Required task
Pull out every line in the records below that contains the string "instrument". Case counts.

Task material
------------------------------------

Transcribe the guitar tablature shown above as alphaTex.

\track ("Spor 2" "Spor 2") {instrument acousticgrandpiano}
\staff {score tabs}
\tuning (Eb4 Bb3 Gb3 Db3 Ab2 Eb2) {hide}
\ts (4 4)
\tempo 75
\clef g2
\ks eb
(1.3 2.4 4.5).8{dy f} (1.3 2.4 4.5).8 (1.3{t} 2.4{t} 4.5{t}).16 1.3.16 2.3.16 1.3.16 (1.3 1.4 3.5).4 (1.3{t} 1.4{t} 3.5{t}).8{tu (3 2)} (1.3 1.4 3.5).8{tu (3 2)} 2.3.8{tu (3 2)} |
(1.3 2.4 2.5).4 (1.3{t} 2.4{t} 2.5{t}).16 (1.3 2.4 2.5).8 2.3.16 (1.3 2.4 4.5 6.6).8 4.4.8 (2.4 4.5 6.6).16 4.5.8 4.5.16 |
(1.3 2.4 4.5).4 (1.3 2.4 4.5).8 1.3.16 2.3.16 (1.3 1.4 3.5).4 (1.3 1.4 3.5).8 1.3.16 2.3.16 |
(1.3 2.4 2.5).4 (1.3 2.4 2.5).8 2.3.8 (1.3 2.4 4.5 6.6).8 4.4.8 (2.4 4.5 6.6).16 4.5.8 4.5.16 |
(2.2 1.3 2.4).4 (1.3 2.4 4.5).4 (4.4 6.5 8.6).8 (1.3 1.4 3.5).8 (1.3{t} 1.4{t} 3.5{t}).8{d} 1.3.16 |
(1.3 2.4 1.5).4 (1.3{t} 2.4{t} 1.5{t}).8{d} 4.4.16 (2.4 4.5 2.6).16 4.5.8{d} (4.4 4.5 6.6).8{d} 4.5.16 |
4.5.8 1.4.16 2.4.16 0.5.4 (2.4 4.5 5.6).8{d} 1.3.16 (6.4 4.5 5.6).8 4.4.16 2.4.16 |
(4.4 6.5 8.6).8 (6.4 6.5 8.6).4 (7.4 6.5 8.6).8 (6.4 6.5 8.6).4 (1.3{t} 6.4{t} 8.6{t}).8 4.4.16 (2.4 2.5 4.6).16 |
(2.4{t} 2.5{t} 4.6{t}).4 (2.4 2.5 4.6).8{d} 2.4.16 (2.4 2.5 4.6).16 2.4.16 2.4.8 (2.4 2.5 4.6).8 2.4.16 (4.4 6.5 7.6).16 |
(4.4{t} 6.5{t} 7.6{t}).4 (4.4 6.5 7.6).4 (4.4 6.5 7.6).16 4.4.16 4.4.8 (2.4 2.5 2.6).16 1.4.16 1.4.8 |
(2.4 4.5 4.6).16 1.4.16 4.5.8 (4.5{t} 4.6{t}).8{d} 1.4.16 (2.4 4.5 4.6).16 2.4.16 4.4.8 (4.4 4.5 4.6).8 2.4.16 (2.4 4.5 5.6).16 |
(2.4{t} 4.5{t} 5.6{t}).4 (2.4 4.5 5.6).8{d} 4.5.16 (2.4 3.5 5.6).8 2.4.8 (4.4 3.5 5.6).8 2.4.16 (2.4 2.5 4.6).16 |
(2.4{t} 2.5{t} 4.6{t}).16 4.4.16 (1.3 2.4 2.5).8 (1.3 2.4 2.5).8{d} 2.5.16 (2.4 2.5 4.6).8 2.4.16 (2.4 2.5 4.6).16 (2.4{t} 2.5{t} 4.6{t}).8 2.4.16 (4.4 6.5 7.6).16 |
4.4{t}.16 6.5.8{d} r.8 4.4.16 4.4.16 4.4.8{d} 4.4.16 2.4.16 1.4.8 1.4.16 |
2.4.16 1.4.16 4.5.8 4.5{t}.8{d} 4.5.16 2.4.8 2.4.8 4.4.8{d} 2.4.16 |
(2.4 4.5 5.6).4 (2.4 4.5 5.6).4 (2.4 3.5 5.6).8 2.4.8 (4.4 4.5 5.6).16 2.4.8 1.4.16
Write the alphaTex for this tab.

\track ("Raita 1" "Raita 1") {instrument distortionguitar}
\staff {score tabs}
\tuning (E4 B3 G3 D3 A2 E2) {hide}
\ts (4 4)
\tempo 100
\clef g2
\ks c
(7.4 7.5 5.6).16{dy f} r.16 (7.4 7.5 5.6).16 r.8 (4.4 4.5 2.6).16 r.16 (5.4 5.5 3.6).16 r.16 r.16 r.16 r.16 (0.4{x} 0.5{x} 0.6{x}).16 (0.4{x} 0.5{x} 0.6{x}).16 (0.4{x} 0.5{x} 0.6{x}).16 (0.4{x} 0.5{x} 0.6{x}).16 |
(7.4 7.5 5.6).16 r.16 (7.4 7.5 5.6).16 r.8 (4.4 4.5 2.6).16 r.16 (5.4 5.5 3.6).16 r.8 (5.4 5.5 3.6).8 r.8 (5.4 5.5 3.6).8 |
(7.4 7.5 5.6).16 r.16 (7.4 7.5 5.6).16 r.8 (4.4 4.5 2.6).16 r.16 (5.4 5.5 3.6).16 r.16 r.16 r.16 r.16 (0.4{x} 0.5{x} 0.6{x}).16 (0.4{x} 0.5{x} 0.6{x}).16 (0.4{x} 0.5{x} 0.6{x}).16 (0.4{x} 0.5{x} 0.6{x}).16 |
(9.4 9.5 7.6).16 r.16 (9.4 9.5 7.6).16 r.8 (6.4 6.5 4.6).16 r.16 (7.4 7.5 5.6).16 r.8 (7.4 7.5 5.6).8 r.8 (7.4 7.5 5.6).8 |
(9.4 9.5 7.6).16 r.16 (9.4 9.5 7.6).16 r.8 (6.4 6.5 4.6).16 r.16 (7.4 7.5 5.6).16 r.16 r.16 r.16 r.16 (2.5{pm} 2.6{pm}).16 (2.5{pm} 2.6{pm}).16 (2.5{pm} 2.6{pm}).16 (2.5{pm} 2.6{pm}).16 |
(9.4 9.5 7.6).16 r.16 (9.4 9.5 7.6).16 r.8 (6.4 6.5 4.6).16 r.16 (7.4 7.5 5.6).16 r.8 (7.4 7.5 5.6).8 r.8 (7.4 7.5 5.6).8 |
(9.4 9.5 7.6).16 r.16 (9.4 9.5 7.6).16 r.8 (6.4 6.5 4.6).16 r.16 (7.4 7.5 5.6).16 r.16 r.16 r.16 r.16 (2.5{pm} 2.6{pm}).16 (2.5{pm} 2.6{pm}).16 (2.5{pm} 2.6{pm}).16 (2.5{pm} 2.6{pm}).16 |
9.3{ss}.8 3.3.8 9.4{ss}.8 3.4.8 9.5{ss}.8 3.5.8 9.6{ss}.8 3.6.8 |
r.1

------------------------------------

Task response
\track ("Spor 2" "Spor 2") {instrument acousticgrandpiano}
\track ("Raita 1" "Raita 1") {instrument distortionguitar}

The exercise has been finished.